If we can assign a int
value to every key, lets call it h
, such that most objects have different h
s we can use Math.floorMod(h, array.length)
to get an index into an array where that key should be stored.
That’s what hashCode
is for; it returns the int
whose modulus we get based on the size of the array in the HashMap
.
hashCode
Main requirement is that it be “consistent with equals”, i.e. two objects that are equals
must return the same value from hashCode
.
But good hashCode
implementations also maximize the chance that objects that are not equals
will have different hash codes.
hashCode
A reasonable hashCode
method incorporates information from all the fields that are used in the equals
method, mushing up the bits to be fairly random seeming.
public class Point {
// other stuff ...
@Override public int hashCode() {
return 31 * x + y;
}
}
A proper immutable Point
class requires:
Instance variables
A constructor
Getters for all the instance variables
A toString
method
And correct equals
and hashCode
methods
public final class Point {
private final int x;
private final int y;
public Point(int x, int y) {
this.x = x;
this.y = y;
}
public int x() {
return x;
}
public int y() {
return y;
}
@Override public boolean equals(Object o) {
if (this == o) return true;
if (o instanceof Point other) {
return x == other.x && y == other.y;
} else {
return false;
}
}
@Override public int hashCode() {
return 31 * x + y;
}
@Override public String toString() {
return "Point[x=" + x + ", y=" + y + "]";
}
}
Forty-three lines.
public record Point(int x, int y) {}
This gives us everything we wrote above for free.
We can …
Add methods and constructors
Add static variables
Implement interfaces
public record Point(int x, int y)
implements Comparable<Point> {
public static final Point ORIGIN = new Point(0, 0);
public double distanceFrom(Point other) {
return Math.hypot(x - other.x, y - other.y);
}
public int compareTo(Point other) {
var byX = Integer.compare(x, other.x);
return byX != 0 ? byX : Integer.compare(y, other.y);
}
}
We automatically get a constructor whose signature matches the list of fields in the record. But we can augment it like this:
public record Zoo(List<Animal> animals) {
public Zoo {
var toSort = new ArrayList<>(animals);
Collections.sort(toSort);
animals = Collections.unmodifiableList(toSort);
// Actual assignment to field happens here
// Implicitly: this.animals = animals
}
}
Or we can add other constructors with different signatures.
public record Point(int x, int y)
implements Comparable<Point> {
public Point() { this(0, 0); }
// other stuff as before
}
Whenever you want immutable objects.
So, often.
However, records are mostly used to hold data and usually don’t have a ton of complex behaviors.

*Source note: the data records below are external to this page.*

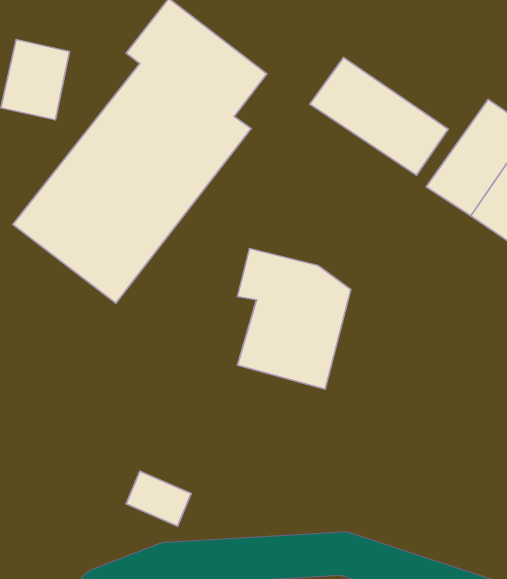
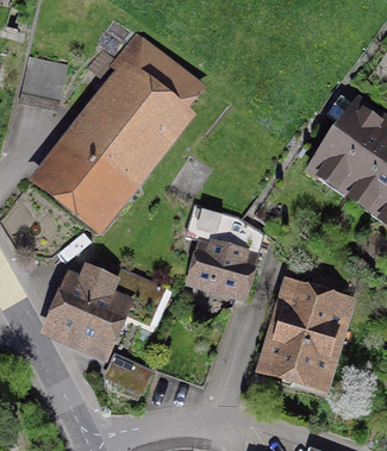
building: [310,57,448,175] -> none
building: none -> [42,270,131,362]
building: none -> [250,278,354,396]

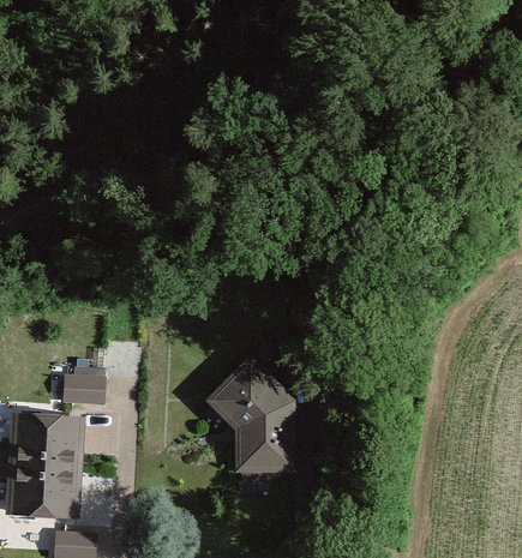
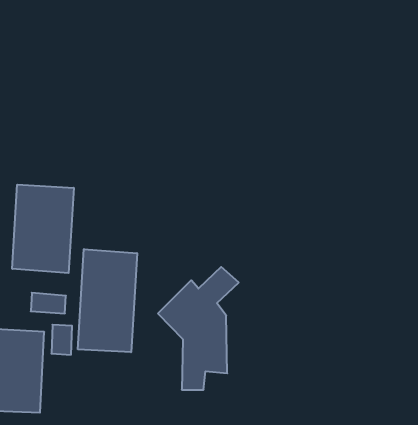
building: none -> [12,185,74,273]
building: none -> [78,249,137,352]

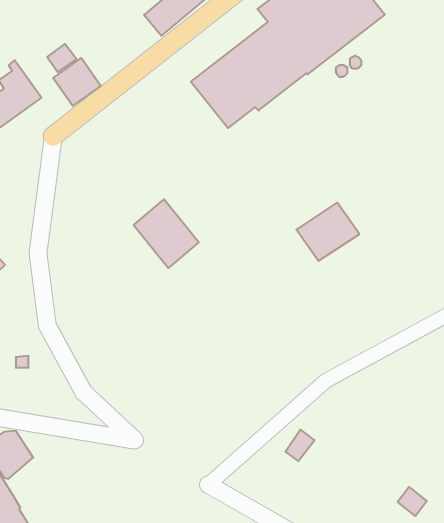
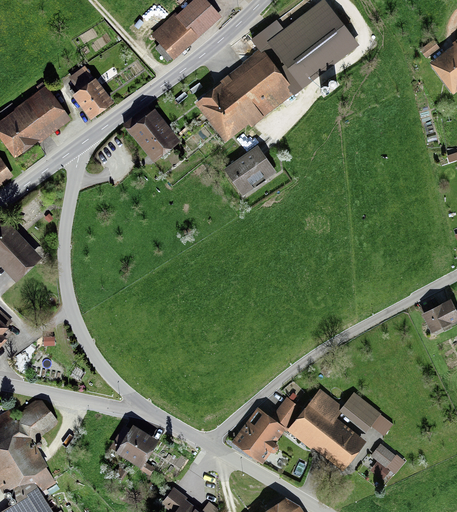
building: [134,199,199,268] -> [127,106,183,165]
building: [296,203,359,261] -> [225,147,279,197]
building: none -> [291,392,387,469]
building: none -> [234,409,282,463]
building: none -> [111,427,156,471]

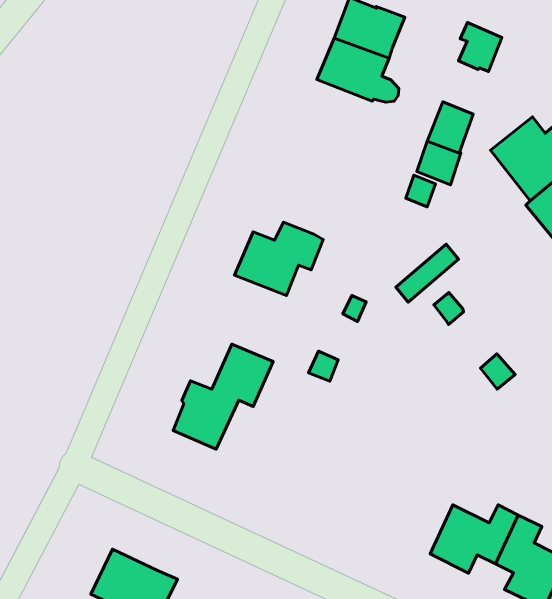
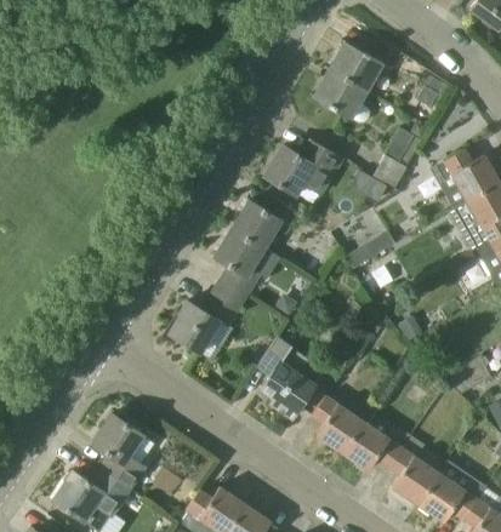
building: none -> [263,138,345,198]
building: none -> [214,229,274,296]
building: none -> [256,334,315,418]
building: none -> [311,394,363,452]

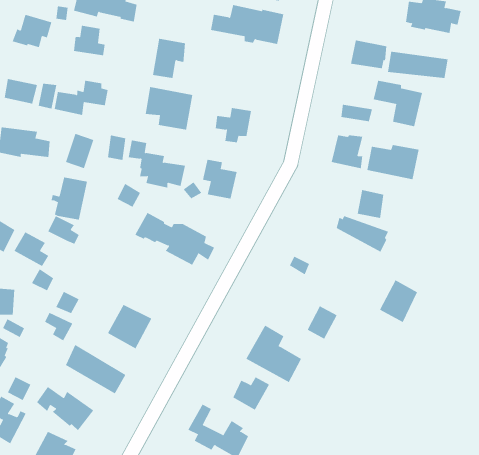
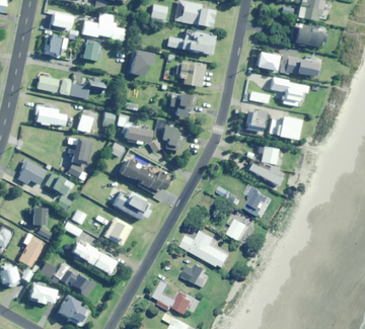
building: [145,87,193,130] -> [174,59,205,86]
building: none -> [113,190,148,220]
building: [379,279,418,323] -> [244,188,269,216]

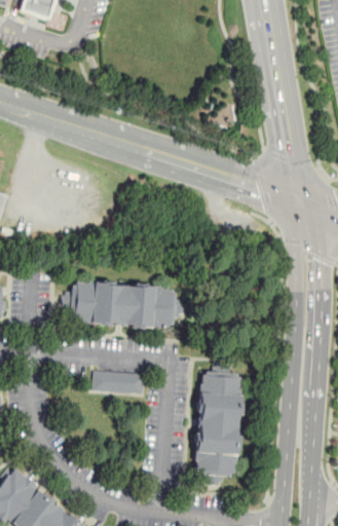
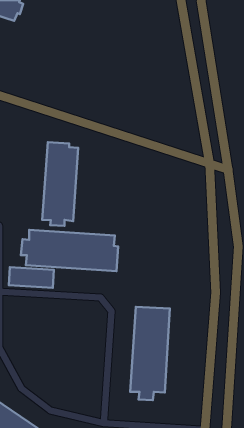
building: none -> [42,142,78,226]
building: [92,370,147,394] -> [9,267,54,288]

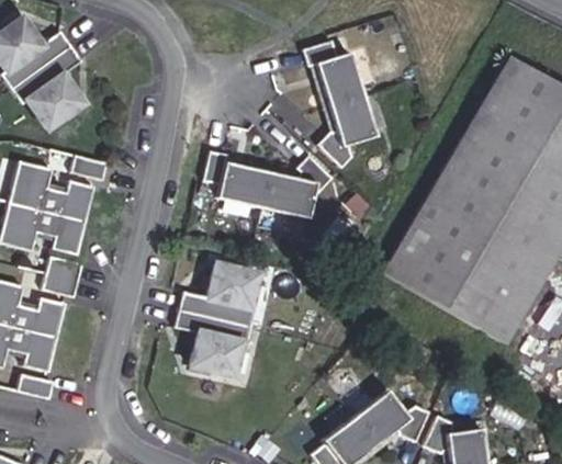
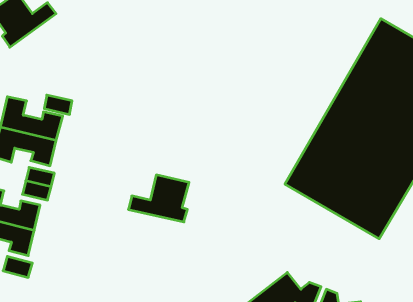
building: [301,39,383,166] -> none
building: [23,53,93,135] -> none
building: [205,144,334,219] -> none
building: [173,308,250,374] -> none

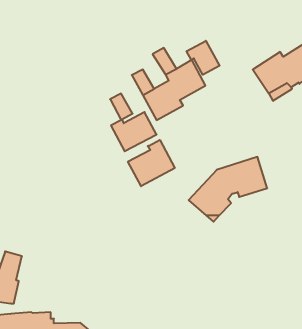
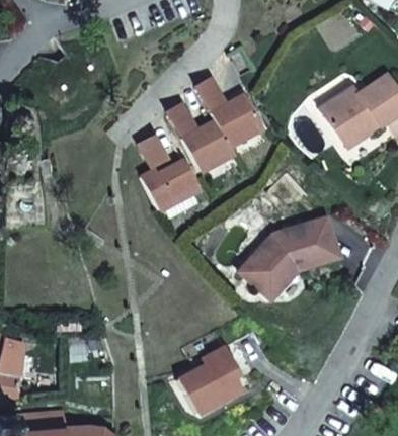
building: [187,41,220,75] -> none
building: [128,140,175,186] -> none
building: none -> [178,347,242,413]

Records are also commonly defined as nested classes.
public class DB {
public record Book(String title, int pages, String authorName) {}
public record Author(String name, String birthday, boolean alive) {}
}
Define at least two record classes that are related in some way.
Populate collections of each kind of record.
Write some methods that return collections of records that match some criteria.
Write some methods that return collections of records from one collection based on criteria applied to related records from another collection, e.g. books by living authors.
You may want to use streams. But not required.
You way want to use some of the generic function interfaces.
You can also define local records within a method which may be useful for temporarily combining values from two different record classes for use in a stream pipeline.